5.       Political apathy of students and lack of critical thinking: The values of education has further, led students to become individualistic and money or career-oriented.

6.       Increase of disparity between rural and urban people.

7.       Re-orientation of academic curriculum, which favors profitable courses such as engineering and science. General education subjects are further streamlined.

8.       Non-guarantee of employment for new graduates causing a massive emigration of graduates to seek for better opportunities in other countries.

9.       Increased academic demand on students such as higher-grade requirements and quotas on specific courses.

10.   deteriorating quality of education.

11.   worsening teaching environment, eg. low wages and heavier teaching loads.

 

Our Alternative Demands

• Promote an educational system that enables the students to be creative and be able to develop critical thinking ability. It should promote equality between men and women and ensure the access of women in all courses of study, it's orientation should be geared towards the holistic development of individuals and serve the interest of its nation. It should promote social justice, peace. and liberation as its core value and encourage the development of everyone's potential. It should not be profit-oriented.
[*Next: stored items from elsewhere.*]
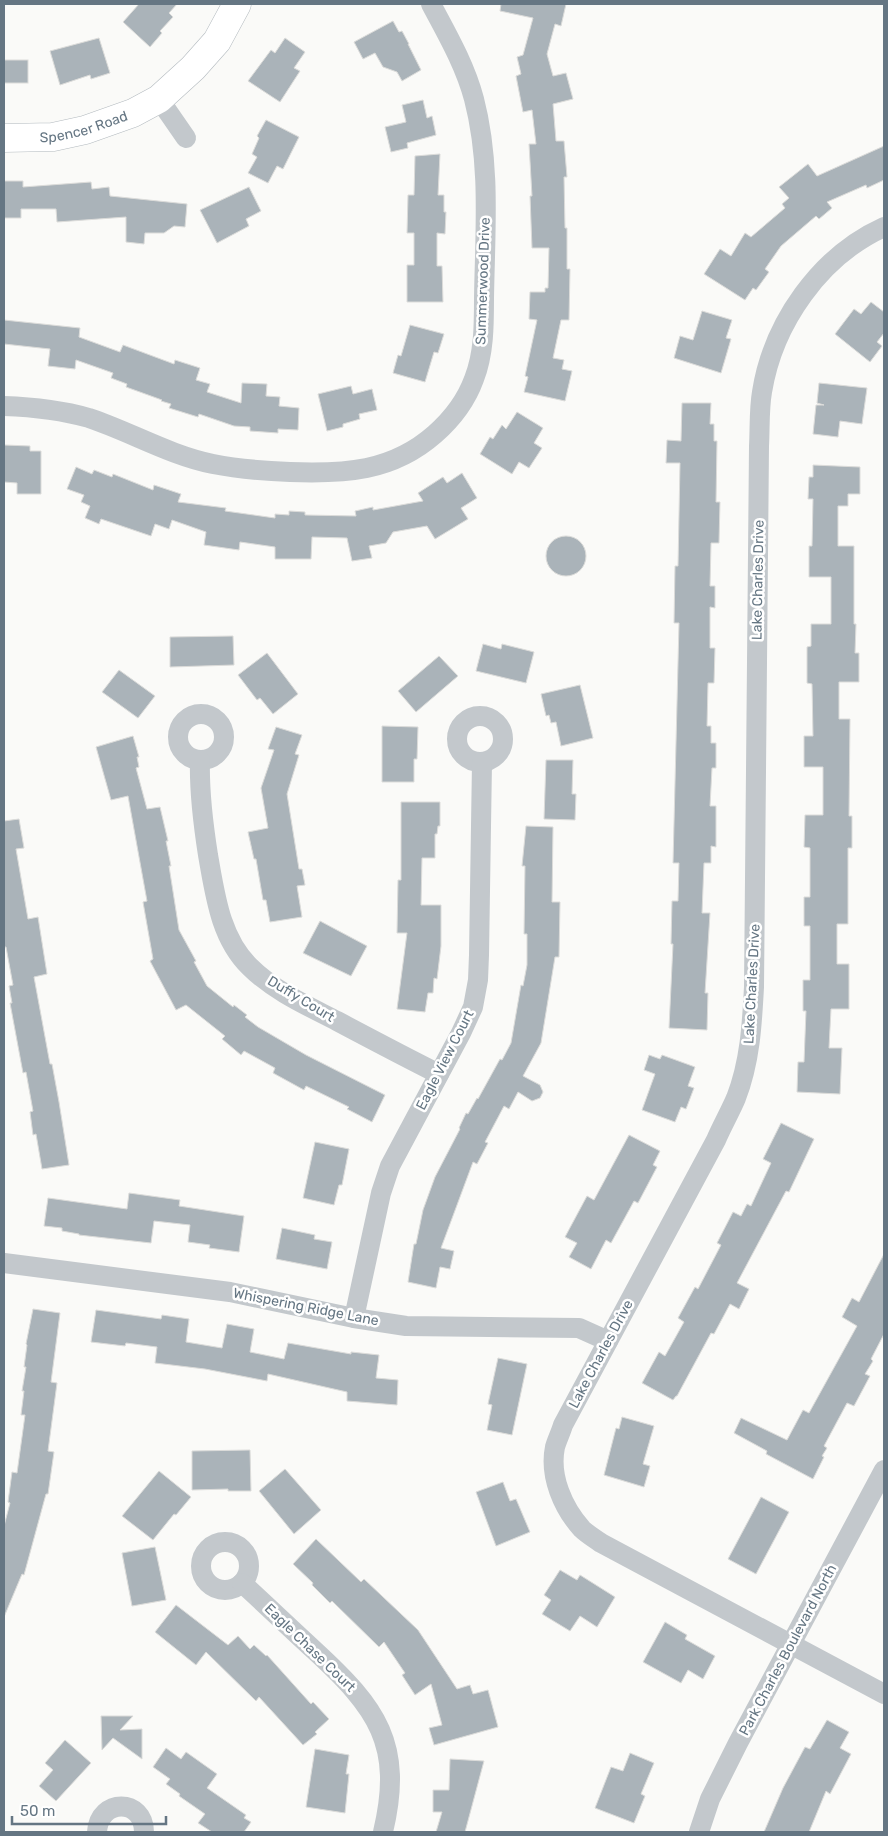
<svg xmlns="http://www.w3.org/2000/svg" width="888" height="1836" font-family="Rubik,sans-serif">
	<rect width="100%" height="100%" fill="#fafaf8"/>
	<g fill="#aab3b9" stroke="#dcdcda">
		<polygon points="139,4 177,4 169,13 173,17 160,31 162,33 150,47 123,22"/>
		<polygon points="501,4 566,4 561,26 555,24 547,54 553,76 566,73 573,99 553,104 556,141 564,141 567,177 564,177 565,228 567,228 567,269 570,269 569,320 561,320 553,358 564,360 562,369 572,371 565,401 524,392 528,377 525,376 537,320 529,319 530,292 545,292 545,288 548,288 549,248 532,248 530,196 532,196 529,144 536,144 532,110 523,112 516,76 521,74 517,57 523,55 533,18 500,11"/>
		<polygon points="393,21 399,32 402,31 409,44 408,44 421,70 402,81 397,72 383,67 375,53 363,59 354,42"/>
		<polygon points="99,38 110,73 91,79 90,75 60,85 50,51"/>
		<polygon points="285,38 305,52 294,68 300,71 280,102 248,81 271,50 275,53"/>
		<rect x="4" y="60" width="24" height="23"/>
		<polygon points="423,100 427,118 432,116 436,135 407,143 408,148 391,152 385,127 406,122 402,105"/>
		<polygon points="266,120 299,137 283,169 277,166 268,183 248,173 257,157 252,154 259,138 257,136"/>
		<polygon points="884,146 884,180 867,188 866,185 827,202 832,208 819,219 816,216 781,246 765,269 769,272 756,290 753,288 745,300 704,274 720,249 731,256 745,233 751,237 785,208 782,204 789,198 779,187 808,164 817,176"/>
		<polygon points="440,154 438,195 444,195 444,212 446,212 445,234 437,233 437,266 442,266 443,302 407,302 407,265 414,265 414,233 407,233 408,195 414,195 415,156"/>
		<polygon points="4,181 23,181 23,187 91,182 92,189 109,187 110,196 187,204 185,227 174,226 164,233 145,233 144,244 126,242 126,217 57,222 56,209 21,209 21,218 4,218"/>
		<polygon points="249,187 261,211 246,219 249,226 217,243 200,210"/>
		<polygon points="871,302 884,312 884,333 877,342 882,346 870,362 835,334 854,309 861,314"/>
		<polygon points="702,311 732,320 726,338 731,339 721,373 674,358 680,336 693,340"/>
		<polygon points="4,320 80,328 79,337 120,352 123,345 174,364 175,360 200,368 196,380 210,384 207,392 241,403 242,383 267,384 266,396 280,397 279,406 299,408 298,430 278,429 278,433 250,431 250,427 234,426 199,414 198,417 169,408 171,404 161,401 162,400 126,387 127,384 111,378 113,373 76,360 75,369 48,366 50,349 4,344"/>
		<polygon points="410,325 444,334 438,353 434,352 425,382 393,373 398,355 401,356"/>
		<polygon points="819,383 867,388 862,424 840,421 838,437 813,434 816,405 824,405 817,403"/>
		<polygon points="351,386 353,394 372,389 377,410 359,414 360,419 343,424 343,427 327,431 318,394"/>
		<polygon points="682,403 711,403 710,424 714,424 714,441 717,441 716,502 720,502 719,543 711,543 710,586 715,586 715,608 710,607 710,648 715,648 714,683 708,683 707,726 711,726 711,743 716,743 716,768 712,768 710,806 716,806 716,847 711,846 711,863 704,863 702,913 710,913 705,993 708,993 707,1030 669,1028 673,944 671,944 672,901 678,901 679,863 673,863 679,623 674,623 675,566 678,566 680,463 666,463 667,440 681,441"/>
		<polygon points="517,412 543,428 534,443 542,448 529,468 519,462 512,474 480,454 490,437 493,439 502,425 506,429"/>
		<polygon points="4,445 30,446 30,451 41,451 41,494 17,494 17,483 4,482"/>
		<polygon points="813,465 860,467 860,494 848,494 848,506 838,506 838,546 854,546 854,624 856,624 855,653 859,653 859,682 839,682 839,719 850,719 849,816 852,816 852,848 848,848 848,924 837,924 837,964 849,964 849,1009 831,1009 829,1048 842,1048 840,1094 797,1092 798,1062 804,1062 806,1011 803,1011 803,980 810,980 810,926 804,926 804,897 810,897 810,848 804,847 805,815 823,815 823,767 804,767 804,736 813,736 812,684 807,683 807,647 811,646 811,624 831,624 831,577 809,577 809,546 812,546 813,499 808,499 809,477 813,477"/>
		<polygon points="76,467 92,474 94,470 112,477 113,474 153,490 154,485 181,494 178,502 226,508 225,511 275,518 275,514 289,515 289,511 305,512 305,515 356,516 355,511 373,507 373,510 423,501 418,493 443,477 447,483 462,473 477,498 461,508 468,519 435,539 427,526 393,532 386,543 369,546 372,558 352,561 347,538 312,537 311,559 275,559 275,547 240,542 239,550 204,545 206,532 172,520 169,529 155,524 151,536 101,519 99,524 85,518 90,506 81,502 84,495 67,489"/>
		<circle cx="566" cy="556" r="20"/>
		<polygon points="233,636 234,665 170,667 170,637"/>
		<polygon points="483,644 501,649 502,644 534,652 526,683 476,671"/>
		<polygon points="267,653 298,694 273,714 260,698 257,700 238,675"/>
		<polygon points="439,656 458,676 416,712 398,691"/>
		<polygon points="119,670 155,696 138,718 102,692"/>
		<polygon points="580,685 593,738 561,746 556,722 551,723 549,715 546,716 541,694"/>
		<polygon points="382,726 418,727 417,759 414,759 414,782 382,782"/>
		<polygon points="276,727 302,735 295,754 299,755 287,794 299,869 302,869 305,885 297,886 302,917 270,922 266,900 263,900 256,859 254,859 248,832 268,828 261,788 274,750 268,749"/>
		<polygon points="133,736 139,757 137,757 139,767 136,768 147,809 160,807 168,841 166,841 171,866 169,866 179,930 196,961 194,962 207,986 233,1007 234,1005 247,1015 245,1017 258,1027 306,1055 385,1095 372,1122 347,1109 349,1107 306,1086 304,1090 273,1073 275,1068 244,1051 241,1055 222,1039 225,1036 186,1005 176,1010 150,961 153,959 143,902 147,901 128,796 111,800 96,747"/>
		<polygon points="546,760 573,760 572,794 576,794 575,820 544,819"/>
		<polygon points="401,802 440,802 440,826 438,826 437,834 435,834 435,858 422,858 421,905 441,905 441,946 437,979 434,978 433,993 428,993 425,1012 397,1009 407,933 397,933 398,880 401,880"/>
		<polygon points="19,819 24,848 16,849 28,919 38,917 47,974 34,977 50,1064 52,1064 59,1102 69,1165 42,1169 36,1134 33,1135 30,1112 33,1111 26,1072 23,1073 10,1003 12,1003 9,986 13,985 6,947 4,947 4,821"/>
		<polygon points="526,826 553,827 552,902 560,902 559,957 555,957 541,1043 523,1076 540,1085 543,1092 540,1098 532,1101 518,1092 509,1109 504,1106 485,1142 488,1143 477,1164 473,1162 441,1248 454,1251 450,1269 440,1267 436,1288 408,1282 414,1244 416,1244 423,1210 435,1177 460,1129 459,1128 466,1113 468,1114 477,1098 478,1099 500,1059 502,1060 511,1043 521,985 523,986 527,965 527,934 524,934 525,866 522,866"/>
		<polygon points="320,921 367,946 351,976 303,953"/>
		<polygon points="649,1055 660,1059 662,1055 695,1067 688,1086 694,1088 686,1109 681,1107 675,1122 642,1110 655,1074 644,1070"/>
		<polygon points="781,1123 814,1139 789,1192 786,1191 737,1283 749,1289 739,1309 730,1304 714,1334 711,1333 677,1396 676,1396 673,1400 642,1383 659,1352 665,1356 684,1322 678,1318 695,1287 698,1289 721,1245 717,1243 733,1212 741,1216 747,1204 751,1206 771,1163 763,1159"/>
		<polygon points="629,1135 660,1151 653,1165 657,1167 638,1203 634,1201 611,1243 606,1240 591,1269 569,1257 577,1243 565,1237 587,1196 594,1200"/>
		<polygon points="315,1142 349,1149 342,1185 339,1185 334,1205 303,1198"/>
		<polygon points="129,1193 180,1200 179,1206 244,1216 239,1252 209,1248 210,1245 188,1242 190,1225 154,1221 151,1243 79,1235 79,1234 62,1231 62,1228 44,1226 48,1198 127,1209"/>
		<polygon points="282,1228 315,1235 314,1239 332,1242 327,1269 276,1259"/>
		<polygon points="884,1254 884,1334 871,1359 873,1361 865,1374 870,1376 854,1406 847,1403 824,1446 827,1448 822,1456 824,1457 813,1479 766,1454 767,1451 734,1433 741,1418 787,1440 803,1410 809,1413 857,1326 842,1317 852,1298 859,1302"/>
		<polygon points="33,1309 60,1313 51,1382 57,1383 48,1451 54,1452 48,1494 46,1494 24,1575 22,1574 4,1617 4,1526 10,1503 8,1502 12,1472 17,1473 22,1437 25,1415 21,1415 24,1391 22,1391 26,1367 24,1367 27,1345 26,1344"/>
		<polygon points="96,1310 161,1319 162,1315 189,1319 186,1342 222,1348 227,1324 254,1329 250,1352 284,1359 288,1343 351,1354 351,1352 379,1355 376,1378 398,1380 397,1405 347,1401 347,1392 268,1374 267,1381 205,1369 155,1363 157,1347 126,1343 125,1346 91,1342"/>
		<polygon points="498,1358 527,1364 512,1435 487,1430 492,1405 488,1404"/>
		<polygon points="622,1417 654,1426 643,1464 650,1466 644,1487 604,1475 616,1428 619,1429"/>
		<polygon points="250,1450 251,1491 228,1491 228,1489 192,1490 192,1451"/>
		<polygon points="285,1469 321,1510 294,1534 259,1491"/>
		<polygon points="159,1471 191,1497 176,1515 174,1514 153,1540 122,1516"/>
		<polygon points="503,1482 510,1501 516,1499 530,1532 496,1546 476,1492"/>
		<polygon points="761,1497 789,1512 756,1574 728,1559"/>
		<polygon points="316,1539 361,1582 364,1579 418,1630 457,1689 470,1685 473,1694 488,1690 498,1727 434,1745 429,1728 442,1725 431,1684 415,1695 402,1675 405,1673 384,1642 379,1647 332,1601 330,1603 312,1585 313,1583 293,1564"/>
		<polygon points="155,1547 166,1600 132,1606 122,1553"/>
		<polygon points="560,1570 577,1580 580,1575 615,1597 597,1627 580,1616 570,1631 542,1614 551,1600 544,1595"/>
		<polygon points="176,1605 228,1645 238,1636 250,1649 254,1645 266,1656 267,1655 311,1704 313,1702 329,1719 315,1732 317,1734 303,1745 259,1697 256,1701 206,1652 196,1665 155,1632"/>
		<polygon points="665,1622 687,1635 685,1639 715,1656 703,1679 688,1670 681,1683 643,1662"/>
		<polygon points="101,1716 133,1716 120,1730 142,1729 142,1759 113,1738 102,1750"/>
		<polygon points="827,1720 849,1732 840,1748 851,1754 830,1794 826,1791 809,1832 764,1832 783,1788 805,1747 810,1749"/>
		<polygon points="65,1740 91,1763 56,1801 39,1786 53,1770 45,1763"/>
		<polygon points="166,1748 181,1759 186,1752 217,1774 207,1788 246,1815 244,1818 251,1822 244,1832 212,1832 198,1823 205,1814 179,1796 180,1794 166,1784 170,1779 153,1767"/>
		<polygon points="315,1749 349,1755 346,1774 349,1774 345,1813 306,1807"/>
		<polygon points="630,1753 654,1763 641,1794 645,1796 634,1823 595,1808 611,1767 623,1771"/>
		<polygon points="450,1759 484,1761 465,1832 436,1832 442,1812 433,1812 433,1790 449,1790"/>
	</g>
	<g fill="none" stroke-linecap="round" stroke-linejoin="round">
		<g stroke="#b3babf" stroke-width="29">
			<g id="secondary">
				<path id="s1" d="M4,138L53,137L85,130L133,113L159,99L193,68L217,41L237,4"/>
			</g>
		</g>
		<g stroke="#c3c8cc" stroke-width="20">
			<polyline points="159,99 186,138"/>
			<path d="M884,227C820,256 773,323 762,392C759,409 760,428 759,446L754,987C752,1025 750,1062 736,1098C730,1112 722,1126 716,1140L563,1425C561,1432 557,1440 555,1447C549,1476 563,1508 582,1529C587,1534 594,1538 601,1543L884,1694"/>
			<path d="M4,406C33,407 61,410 89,418C131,432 169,455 213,464C238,469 264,471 290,472C344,474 392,472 435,434C452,419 466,401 474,379C484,354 484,325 484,298C485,232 491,164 474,99C465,65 447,34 431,4"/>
			<circle cx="201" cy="737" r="23"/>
			<circle cx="480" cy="739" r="23"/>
			<path d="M200,760C199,792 203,823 208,855C215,894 220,938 250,967C274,991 308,1006 337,1021C371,1039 405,1057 439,1074"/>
			<polyline points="4,1263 230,1292 354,1318 406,1326 579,1328 608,1341"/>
			<polyline points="354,1318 381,1193 390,1166 461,1033 473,1007 478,980 479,955 482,762"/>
			<circle cx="225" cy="1566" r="24"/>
			<path d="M242,1583C266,1605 290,1628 314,1650C377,1708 404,1744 383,1832"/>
			<path d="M97,1832C99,1798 144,1798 144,1832"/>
			<polyline points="699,1832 710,1799 738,1743 884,1470"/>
		</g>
		<use href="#secondary" stroke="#fff" stroke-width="28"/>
	</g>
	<g text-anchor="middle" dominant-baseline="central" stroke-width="5" stroke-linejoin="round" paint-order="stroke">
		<g font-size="14" fill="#657683" stroke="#fff">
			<text stroke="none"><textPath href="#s1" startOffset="81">Spencer Road</textPath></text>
			<text transform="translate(483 281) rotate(-88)">Summerwood Drive</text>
			<text transform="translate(758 580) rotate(-89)">Lake Charles Drive</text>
			<text transform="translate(752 984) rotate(-87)">Lake Charles Drive</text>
			<text transform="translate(301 999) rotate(31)">Duffy Court</text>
			<text transform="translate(445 1060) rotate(-63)">Eagle View Court</text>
			<text transform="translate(306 1307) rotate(11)">Whispering Ridge Lane</text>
			<text transform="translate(601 1354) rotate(-62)">Lake Charles Drive</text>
			<text transform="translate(310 1648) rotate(44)">Eagle Chase Court</text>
			<text transform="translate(788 1650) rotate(-62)">Park Charles Boulevard North</text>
		</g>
	</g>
	<rect width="888" height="1836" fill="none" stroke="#657683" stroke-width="10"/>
	<path d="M12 1816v8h154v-8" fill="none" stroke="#657683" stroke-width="2.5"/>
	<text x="20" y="1816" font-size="15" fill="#657683" stroke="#ffffff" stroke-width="4" paint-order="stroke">50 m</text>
</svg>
• Oppose the globalization process and expose its oppressive policies of liberalization, deregulation and privatization, which are anti-people, anti-national and anti-democratic. Join campaigns and initiatives related to globalizations (i.e. debt-crisis, MAI, etc.) Build international link and solidarity against globalization. WSCF or our national SCMs could unite with other international and national student and people's organizations who are anti-globalization.

• Raise the consciousness of the youth and students in the campuses and in the church. Study our societies - their histories and issues our societies are confronting. This should also include the particular issues and concerns of the youth and students regarding the crisis of our educational systems. Analysis of the developments in the sectoral, local, national and international situations should supplement and deepen our study.

• Uphold the students' democratic rights and welfare. Oppose the privatization and deregulation policies on education as well as the suppression of students' rights to organize and voice out our opinion.

• Integrate and struggle with the oppressed sectors of the society. Advance the peoples' issues and struggles in the campuses. Witnessing and experiencing the actual life struggle of the oppressed sectors in the countryside, factories and urban poor communities deepens the commitment of the youth and students to serve the people and the society. Only through this would the youth-student sector becomes a potential force for social change.